I have implemented both double tap and pinch to zoom. The key to the working solution is to attach tap/double tap gesture detector to the content view inside zoom layout and configure zoom layout to have clickable children to true. Then in the onTouchEvent of the content view return true to consume touch events and pass them to the gesture detector. That way both pinch, zoom, and double tap work at the same time. Zooming in on double tap is no problem then.

However, I have also tried to zoom to the area that was double tapped, and given how ZoomEngine.moveTo is implemented, the simultaneous interpolation of zoom and pan does not behave correctly and the image is sliding around different paths to reach the destination zoom and pan. It does not look visually pleasing, yet I'm unable to figure out what is happening. I think the interpolation algorithm should differently compute the actual pan based on what the actual zoom is, not just fraction of the animation.

mman avatar May 12 '19 18:05 mman

zoom to the area that was double tapped

Yes, that's exactly what I've been trying to do. Any suggestions as to how to do this @natario1?

msamyatl avatar May 13 '19 21:05 msamyatl

Hi @mman

We have also implemented a way to automatically zoom when the user taps the screen and the animation for zooming in kind of swirling toward the end position.

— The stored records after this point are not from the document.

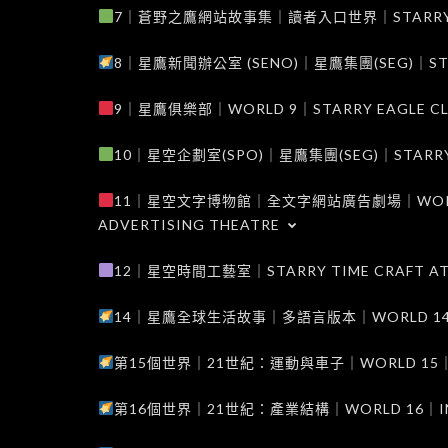
7｜蒼野之鷹網站故事集｜讀者入口世界｜STARRY EAG
8｜星鷹新聞辦公室 (SENO)｜星鷹集團(SEG)｜STARRY
9｜星鷹俱樂部｜WORLD 9｜STARRY EAGLE C
10｜星空企劃室(SPO)｜星鷹集團(SEG)｜STARRY PL
11｜星空文字博物館｜全文字網站廣告劇場｜WORLD 11
ADVERTISING THEATRE
12｜星空時間工藝室｜STARRY TIME CRAFT AT
14｜星鷹全球生活故事｜多語言版本｜WORLD 14｜STAR
第15個世界｜21世紀：運動與車子｜WORLD 15｜THE 
第16個世界｜21世紀：產業結構｜WORLD 16｜INDUS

It would be very good, if we could control this animation - do you or others have suggestions for how to go about that?

Thanks in advance :)

nikfalstie avatar May 29 '19 12:05 nikfalstie

I managed to do it with a dirty hack. I am tricking the zoom engine into thinking that a pinch is taking place.

class ReflectionHelper {
    @Nullable
    static ScaleGestureDetector.OnScaleGestureListener getScaleDetectorListenerUsingReflection(ZoomEngine zoomEngine) {
        try {
            Field mScaleDetector = zoomEngine.getClass().getDeclaredField("mScaleDetector");
            mScaleDetector.setAccessible(true);
            ScaleGestureDetector detector = (ScaleGestureDetector) mScaleDetector.get(zoomEngine);
            Field mListener = detector.getClass().getDeclaredField("mListener");
            mListener.setAccessible(true);
            return (ScaleGestureDetector.OnScaleGestureListener) mListener.get(detector);
        } catch (Exception e) {
            return null;
        }
    }
}

private fun simulatePinch(fromScale: Float, toScale: Float, focusX: Float, focusY: Float) {
    class MockDetector(var mockScaleFactor: Float, var mockFocusX: Float, var mockFocusY: Float) : ScaleGestureDetector(context, null) {
        override fun getScaleFactor() = mockScaleFactor
        override fun getFocusX() = mockFocusX
        override fun getFocusY() = mockFocusY
    }

    val mockDetector = MockDetector(fromScale, focusX, focusY)
    ValueAnimator.ofFloat(fromScale, toScale).apply {
        addUpdateListener { animation ->
            mockDetector.mockScaleFactor = animation.animatedValue as Float
            zoomEngineScaleListener?.onScale(mockDetector)
        }
        doOnEnd { zoomEngineScaleListener?.onScaleEnd(mockDetector) }
        start()
    }
}

msamyatl avatar Jun 06 '19 03:06 msamyatl

Hi,

Thanks for the effort! :)

That definitely seems like a bit of a hacky way of achieving it. I think we will however choose to live with the very animating animation for now.

Thanks, Nikolaj

nikfalstie avatar Aug 01 '19 14:08 nikfalstie

Hi,

Any news on how to achieve zooming + panning on a double tap?